Maurer Tempé, Charcutier-Traiteur d’Alsace depuis plus de 100 ans, c’est d’abord l’histoire de deux familles Alsaciennes qui investissent le milieu de la boucherie-charcuterie d’Alsace : Gustave Tempé, en 1910 et Jules Maurer à en 1921. Chacun mène sa petite vie de son côté, jusqu’à ce que Maurer rachète son concurrent Tempé à la barre du tribunal en 2012 et porte ce groupe au rang de numéro 2 du secteur en Alsace.

2012, c’est aussi l’année de la flambée du cours du porc, qui plonge l’entreprise dans une zone de turbulence qui va l’obliger à réduire ses effectifs. A l’époque, ce sont 370 personnes qui travaillent dans l’entreprise, réparties entre l’usine de Kingersheim et les points de vente, contre 239 actuellement. L’intégration de la nouvelle structure de Tempé est rendue plus complexe : faute de soutien bancaire, il n’est pas possible d’obtenir les ressources pour moderniser l’usine. Certaines centrales d’achat pour lesquels Tempé travaillait sous marque distributeur refusent de renégocier des prix datant de 2008.
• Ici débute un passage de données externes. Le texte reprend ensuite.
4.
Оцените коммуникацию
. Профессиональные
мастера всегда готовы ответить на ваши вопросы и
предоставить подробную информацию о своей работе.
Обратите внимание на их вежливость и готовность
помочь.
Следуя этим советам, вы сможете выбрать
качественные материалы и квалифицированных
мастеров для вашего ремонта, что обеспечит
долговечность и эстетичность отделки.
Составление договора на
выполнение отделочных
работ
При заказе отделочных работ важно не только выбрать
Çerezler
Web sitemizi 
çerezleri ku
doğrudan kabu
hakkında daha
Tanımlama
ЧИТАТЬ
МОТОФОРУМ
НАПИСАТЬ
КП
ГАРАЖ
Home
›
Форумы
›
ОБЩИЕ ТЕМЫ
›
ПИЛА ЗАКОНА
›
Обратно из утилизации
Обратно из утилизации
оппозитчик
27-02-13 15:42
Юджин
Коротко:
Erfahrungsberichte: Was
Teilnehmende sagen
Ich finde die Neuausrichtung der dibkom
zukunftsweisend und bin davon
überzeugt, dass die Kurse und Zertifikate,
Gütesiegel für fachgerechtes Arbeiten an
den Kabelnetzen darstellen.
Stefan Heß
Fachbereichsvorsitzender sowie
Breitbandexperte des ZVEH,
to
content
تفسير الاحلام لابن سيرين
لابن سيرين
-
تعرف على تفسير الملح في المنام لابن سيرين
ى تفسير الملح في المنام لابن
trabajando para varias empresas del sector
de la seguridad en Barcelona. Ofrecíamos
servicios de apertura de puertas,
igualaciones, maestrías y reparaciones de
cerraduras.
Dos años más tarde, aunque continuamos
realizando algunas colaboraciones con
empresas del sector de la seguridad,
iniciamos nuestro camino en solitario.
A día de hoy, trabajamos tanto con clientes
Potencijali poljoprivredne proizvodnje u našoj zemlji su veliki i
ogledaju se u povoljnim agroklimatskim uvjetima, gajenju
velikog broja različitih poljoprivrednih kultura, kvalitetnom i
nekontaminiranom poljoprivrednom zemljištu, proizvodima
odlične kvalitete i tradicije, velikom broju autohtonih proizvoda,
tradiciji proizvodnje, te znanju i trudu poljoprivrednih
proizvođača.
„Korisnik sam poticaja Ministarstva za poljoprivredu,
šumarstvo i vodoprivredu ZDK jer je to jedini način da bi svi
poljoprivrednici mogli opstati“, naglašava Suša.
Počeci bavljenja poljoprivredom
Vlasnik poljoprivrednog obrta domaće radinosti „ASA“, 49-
En janvier 2014, la Charcuterie Maurer Tempé bénéficie d’une procédure de sauvegarde. Dominique Bigard, patron du groupe, prend la décision de stopper les pertes en dénonçant ces contrats qui lui rapportaient un chiffre d’affaires de 4 millions d’euros sur les 47 millions alors réalisés par le groupe. Il se concentre également sur ce qui fonctionne, c’est-à-dire son usine de Kingersheim, ses points de vente et va tout miser sur la qualité et la rentabilité de ses marques phares.

Malgré ses efforts, le Tribunal de grande instance de Mulhouse a placé la charcuterie industrielle en redressement judiciaire le 10 janvier 2018. Ce mercredi 14 mars 2018, le tribunal l’a autorisée à poursuivre son activité jusqu’au début du mois de juillet. Le groupe est à présent à la recherche d’un repreneur.